Our study should be viewed considering several limitations inherent in retrospective analyses. First, although we had detailed information on medical history, our observational study cannot exclude the potential impact of unmeasured confounders such as social status, the duration of statin use, and the reason for statin use. Second, we did not examine pre-hospital statin use. Such information was missed in the electronic data collection system because of the urgent COVID-19 time. However, we defined statin use as patients received statin within 3-day post-hospitalization. We choose this definition to include the statin group was patients who were regular statin users. Also, it has not been our routine practice for clinicians to initiate new statin therapy in patients with acute COVID-19 illness. In addition, clinical scenarios leading to statin cessation such as liver enzyme elevation were not significantly different between the statin and non-statin groups. Meanwhile, our data showed only two patients who initiated statin after three-day post-hospitalization. Both of them were fully recovered and discharged. As a result, excluding the two late-use statin cases may have underestimated the benefit of statin treatment on COVID-19 patients but would not change the direction of our results.

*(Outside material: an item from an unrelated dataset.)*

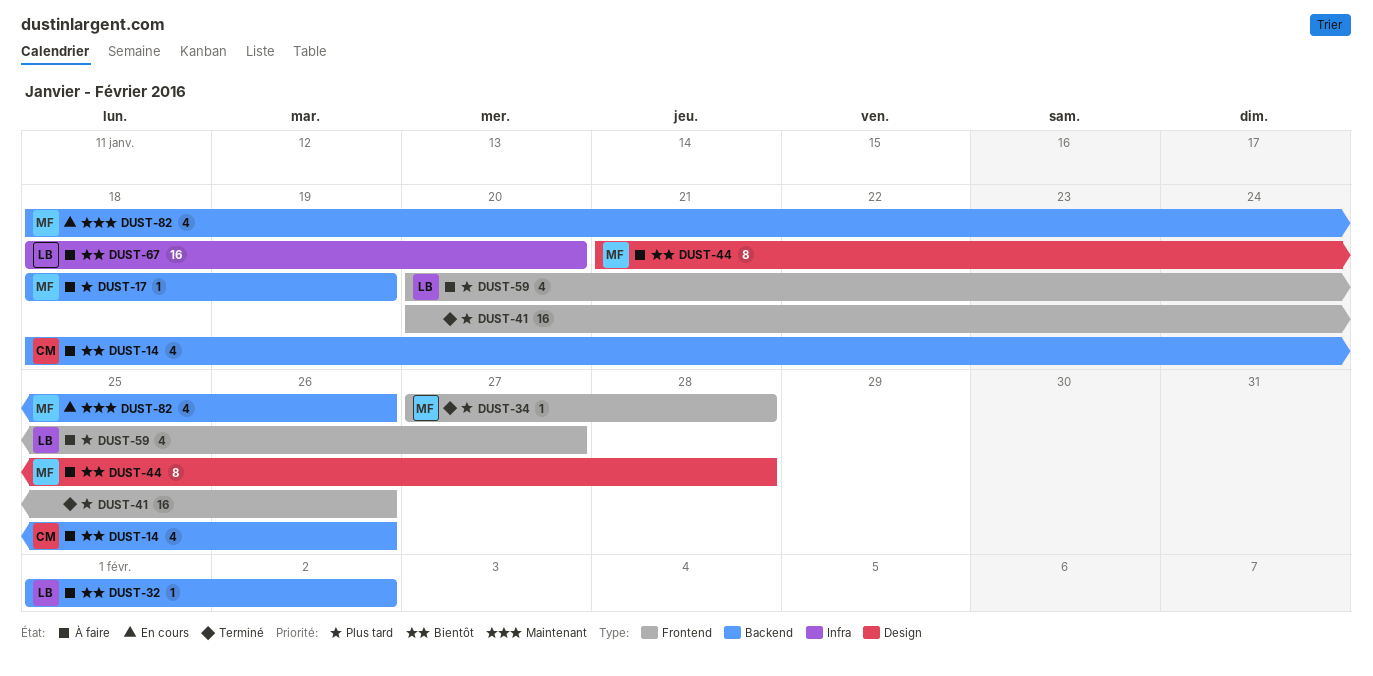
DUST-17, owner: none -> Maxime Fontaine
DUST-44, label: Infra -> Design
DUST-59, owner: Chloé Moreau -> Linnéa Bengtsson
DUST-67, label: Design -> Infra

Third, due to all patients were hospitalized with COVID-19 in Wuhan, generalizability may be limited. Finally, due to the observational study's inherent limitation, our study did not examine the causality between statin use and reduced in-hospital mortality, which should be tested only by a randomized control trial.


Among patients hospitalized with COVID-19, statin use was associated with reduced in-hospital mortality from COVID-19. The benefit of statin was both prominent among patients with CHD and non-CHD patients. These findings may further reemphasize the continuation of statins to patients with CHD during the COVID-19 era.

Ethical approval

All procedures performed in studies involving human participants were following the ethical standards of the institutional and/or national research committee and with the 1964 Helsinki declaration and its later amendments or comparable ethical standards.

Informed consent

This study was approved by the Ethics Commission of Tongji Hospital. Written informed consent was waived for the retrospective study by the Ethical Committee of Tongji Hospital, Tongji Medical College, Huazhong University of Science and Technology.

Consent for publication

All authors have also reviewed and approved the manuscript.